China Censored Eurovision LGBT Performances. The Song Festival Fought Back

The European Broadcasting Union (EBU), which operates the Eurovision Song Festival, terminated its partnership with Chinese channel Mango TV on Thursday after two semi-final performances were censored.

The Chinese state broadcaster, which is run by central China's Hunan province, faced criticism on social media for blurring LGBT rainbow flags and for completely cutting out two performances.

One was Ireland's entry "Together," which featured a choreography involving two male dancers enacting a love story, and the other was that of the heavily-tattooed Albanian singer Eugent Bushpepa, whose body art offended the country's censors.
● ● ● ● ●
## THINGS TO DO
a: Answer these questions using the article about Eurovision and Mango TV.
(i) Which Chinese channel did the European Broadcasting Union end its partnership with?
(ii) Which Chinese province runs that broadcaster?
(iii) What was the title of Ireland's entry?
b: For each statement below, say whether it agrees with the article about Eurovision and Mango TV, and quote the words that decide it.
(i) The partnership was ended on a Thursday.
(ii) The broadcaster blurred rainbow flags.
(iii) The Albanian singer's performance was cut because of his costume.
c: Extend the article about Eurovision and Mango TV past its last sentence.

## INFORMATION SHOWN
● ● ● ● ●
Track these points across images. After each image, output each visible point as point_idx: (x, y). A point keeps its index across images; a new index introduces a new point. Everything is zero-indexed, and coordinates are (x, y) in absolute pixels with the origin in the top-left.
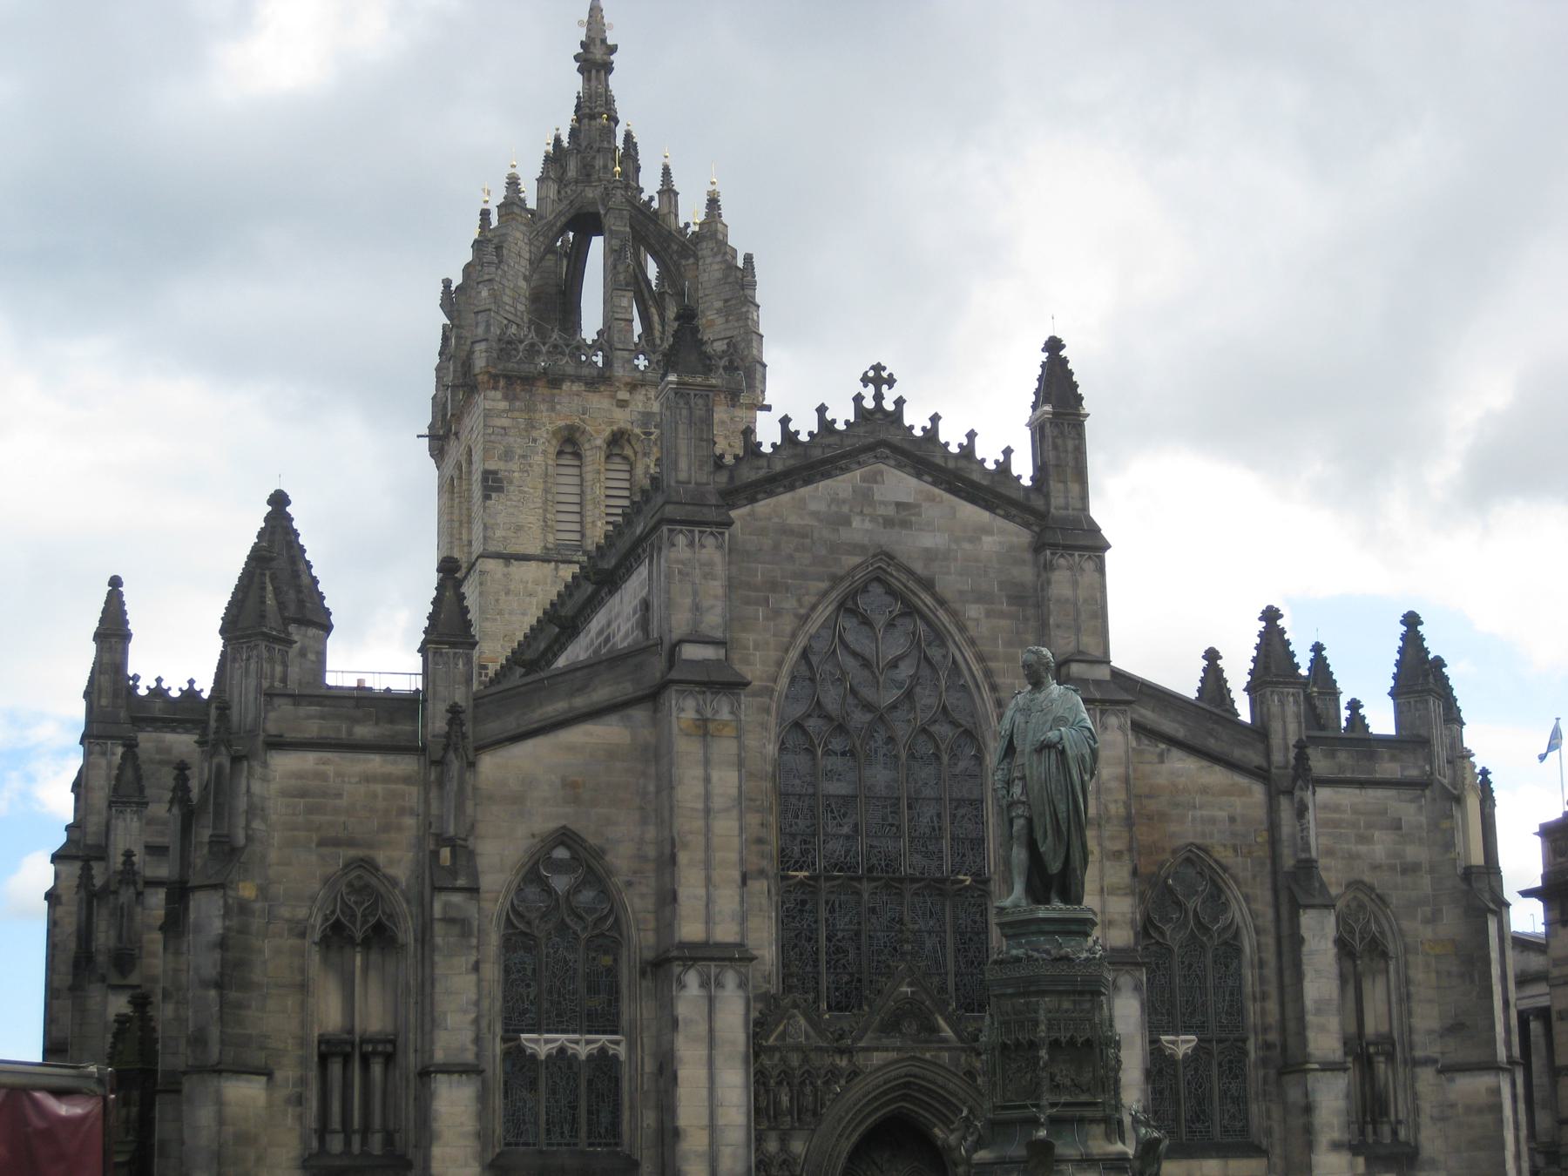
● ● ● ● ●
## TASK RESPONSES
a:
(i) Mango TV
(ii) Hunan
(iii) "Together"

b:
(i) Yes: "terminated its partnership with Chinese channel Mango TV on Thursday"
(ii) Yes: "blurring LGBT rainbow flags"
(iii) No: "whose body art offended the country's censors"

c:
Ireland's Ryan O'Shaughnessy performs "Together" next to two male dancers during the Semi-Final 1 for Eurovision Song Contest 2018 at the Altice Arena hall in Lisbon, Portugal, on May 8. Pedro Nunes/File Photo/Reuters

"This is not in line with the EBU's values of universality and inclusivity," the EBU said in a statement explaining its decision to cut ties with the Chinese channel, preventing it from showing Thursday's second Semi-Final and Saturday's Grand Final shows.

"Together" singer Ryan O'Shaughnessy welcomed the decision. "They haven't taken this lightly, and it's a move in the right direction," he told BBC presenter Rylan Clark-Neal in an interview on Thursday. "This is Eurovision—it's inclusive of every single person," the presenter agreed.

Russia’s commentators described our performance as a great ‘male friendship’ and China censored the rainbow flags on Tuesday night. The EBU have since revoked chinas rights to broadcast the final! Great decision by the EBU #LoveIsLove #Together #Ireland

— Ryan O'Shaughnessy (@Ryan_Acoustic) May 11, 2018

Europe's most dramatic music competition has a long, proud history of championing diversity. It first hosted an openly gay participant in 1997, and a year later it would crown its first LGBT winner, Israeli transgender singer Dana, whose song "Diva" swept the top prize.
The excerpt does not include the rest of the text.